TASK OBJECTIVE:
Recast the material from the line with "## 96. [Being" to the line with "position achieved: 12" as a Markdown table with the columns Row and Line, one row per line and blank lines left out.

SOURCE DATA:

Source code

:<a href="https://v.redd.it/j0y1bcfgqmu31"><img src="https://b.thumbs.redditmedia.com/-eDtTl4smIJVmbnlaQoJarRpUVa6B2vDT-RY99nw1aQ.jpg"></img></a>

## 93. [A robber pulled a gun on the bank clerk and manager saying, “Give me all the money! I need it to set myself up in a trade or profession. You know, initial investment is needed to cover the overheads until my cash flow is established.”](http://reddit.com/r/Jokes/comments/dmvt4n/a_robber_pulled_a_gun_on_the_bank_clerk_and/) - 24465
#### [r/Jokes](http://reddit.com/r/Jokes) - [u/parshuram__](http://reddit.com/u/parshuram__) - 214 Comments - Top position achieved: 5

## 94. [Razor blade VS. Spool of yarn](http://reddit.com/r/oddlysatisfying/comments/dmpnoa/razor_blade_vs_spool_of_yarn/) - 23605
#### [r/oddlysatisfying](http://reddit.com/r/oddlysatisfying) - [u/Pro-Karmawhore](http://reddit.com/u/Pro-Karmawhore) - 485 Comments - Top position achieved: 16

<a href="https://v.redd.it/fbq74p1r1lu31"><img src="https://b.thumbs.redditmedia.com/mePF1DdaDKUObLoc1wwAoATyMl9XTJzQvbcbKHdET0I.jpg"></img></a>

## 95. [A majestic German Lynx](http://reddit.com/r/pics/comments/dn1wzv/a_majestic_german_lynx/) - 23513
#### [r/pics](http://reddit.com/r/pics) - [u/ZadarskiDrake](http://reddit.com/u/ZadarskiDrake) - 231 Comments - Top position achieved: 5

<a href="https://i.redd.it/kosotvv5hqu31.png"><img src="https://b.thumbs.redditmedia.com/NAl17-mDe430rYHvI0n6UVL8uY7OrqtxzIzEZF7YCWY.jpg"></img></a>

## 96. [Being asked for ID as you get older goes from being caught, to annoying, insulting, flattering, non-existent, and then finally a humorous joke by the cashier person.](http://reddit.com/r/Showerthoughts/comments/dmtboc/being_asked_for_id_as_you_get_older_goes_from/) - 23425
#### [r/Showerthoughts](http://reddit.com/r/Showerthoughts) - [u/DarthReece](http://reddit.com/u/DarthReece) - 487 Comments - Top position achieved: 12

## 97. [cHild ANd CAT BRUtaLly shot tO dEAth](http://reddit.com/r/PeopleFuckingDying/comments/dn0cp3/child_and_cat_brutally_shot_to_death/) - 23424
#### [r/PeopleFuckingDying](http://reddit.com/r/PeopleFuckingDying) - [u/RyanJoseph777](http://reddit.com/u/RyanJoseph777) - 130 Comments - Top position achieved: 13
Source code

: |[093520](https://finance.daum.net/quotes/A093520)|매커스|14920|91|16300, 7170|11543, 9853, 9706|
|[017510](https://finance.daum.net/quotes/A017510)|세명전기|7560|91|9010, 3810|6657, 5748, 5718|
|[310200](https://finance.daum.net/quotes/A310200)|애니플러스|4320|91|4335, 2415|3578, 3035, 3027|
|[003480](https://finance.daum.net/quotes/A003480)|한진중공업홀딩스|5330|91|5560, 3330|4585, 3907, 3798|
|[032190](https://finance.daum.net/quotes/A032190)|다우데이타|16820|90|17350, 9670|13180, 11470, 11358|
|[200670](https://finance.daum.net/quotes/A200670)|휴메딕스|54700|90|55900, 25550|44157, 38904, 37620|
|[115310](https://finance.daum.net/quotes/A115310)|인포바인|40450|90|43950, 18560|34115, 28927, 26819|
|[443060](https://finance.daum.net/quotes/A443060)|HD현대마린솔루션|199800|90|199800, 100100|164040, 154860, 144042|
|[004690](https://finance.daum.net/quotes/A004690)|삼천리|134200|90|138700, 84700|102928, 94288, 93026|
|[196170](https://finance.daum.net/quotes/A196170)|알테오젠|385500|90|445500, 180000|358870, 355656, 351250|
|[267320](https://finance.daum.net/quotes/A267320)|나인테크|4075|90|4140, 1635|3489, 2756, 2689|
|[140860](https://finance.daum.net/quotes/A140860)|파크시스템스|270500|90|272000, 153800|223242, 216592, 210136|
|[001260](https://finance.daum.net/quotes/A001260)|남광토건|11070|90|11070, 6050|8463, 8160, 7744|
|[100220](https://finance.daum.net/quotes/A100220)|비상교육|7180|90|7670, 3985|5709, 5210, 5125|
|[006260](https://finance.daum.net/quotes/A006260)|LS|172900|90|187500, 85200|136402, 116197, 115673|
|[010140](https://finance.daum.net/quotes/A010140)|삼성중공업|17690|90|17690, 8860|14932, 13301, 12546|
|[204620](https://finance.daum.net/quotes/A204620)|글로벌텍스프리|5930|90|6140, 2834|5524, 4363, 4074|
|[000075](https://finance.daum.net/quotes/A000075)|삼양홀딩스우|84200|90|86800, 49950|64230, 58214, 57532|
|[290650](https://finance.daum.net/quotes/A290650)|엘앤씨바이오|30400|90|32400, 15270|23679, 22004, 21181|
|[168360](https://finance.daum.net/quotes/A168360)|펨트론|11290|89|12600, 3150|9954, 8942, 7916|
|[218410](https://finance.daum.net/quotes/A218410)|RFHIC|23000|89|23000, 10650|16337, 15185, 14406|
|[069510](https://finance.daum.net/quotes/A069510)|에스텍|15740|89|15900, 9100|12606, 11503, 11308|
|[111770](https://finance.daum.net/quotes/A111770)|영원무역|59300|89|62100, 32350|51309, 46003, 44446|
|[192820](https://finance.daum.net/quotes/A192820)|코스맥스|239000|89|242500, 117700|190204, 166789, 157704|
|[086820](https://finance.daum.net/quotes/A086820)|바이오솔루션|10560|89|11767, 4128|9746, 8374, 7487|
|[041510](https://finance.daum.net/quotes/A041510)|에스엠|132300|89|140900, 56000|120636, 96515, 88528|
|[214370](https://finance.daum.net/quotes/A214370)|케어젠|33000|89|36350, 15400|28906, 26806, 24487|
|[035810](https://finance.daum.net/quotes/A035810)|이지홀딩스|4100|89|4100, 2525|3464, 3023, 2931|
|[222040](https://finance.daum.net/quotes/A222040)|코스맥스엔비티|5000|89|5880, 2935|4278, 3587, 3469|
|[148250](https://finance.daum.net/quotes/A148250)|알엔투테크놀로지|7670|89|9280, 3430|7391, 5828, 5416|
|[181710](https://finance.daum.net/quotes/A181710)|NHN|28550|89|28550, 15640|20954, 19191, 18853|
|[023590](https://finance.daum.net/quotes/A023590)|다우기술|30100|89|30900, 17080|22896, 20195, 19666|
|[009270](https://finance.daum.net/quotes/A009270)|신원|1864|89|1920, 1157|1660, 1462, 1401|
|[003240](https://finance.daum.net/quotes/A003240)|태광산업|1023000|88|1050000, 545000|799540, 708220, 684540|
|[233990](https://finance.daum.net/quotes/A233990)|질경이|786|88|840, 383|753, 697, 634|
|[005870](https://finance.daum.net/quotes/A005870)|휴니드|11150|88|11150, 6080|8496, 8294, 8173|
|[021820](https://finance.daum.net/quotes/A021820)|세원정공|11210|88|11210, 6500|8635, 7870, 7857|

REPLY TO THE TASK:
| Row | Line |
|---|---|
| 1 | ## 96. [Being asked for ID as you get older goes from being caught, to annoying, insulting, flattering, non-existent, and then finally a humorous joke by the cashier person.](http://reddit.com/r/Showerthoughts/comments/dmtboc/being_asked_for_id_as_you_get_older_goes_from/) - 23425 |
| 2 | #### [r/Showerthoughts](http://reddit.com/r/Showerthoughts) - [u/DarthReece](http://reddit.com/u/DarthReece) - 487 Comments - Top position achieved: 12 |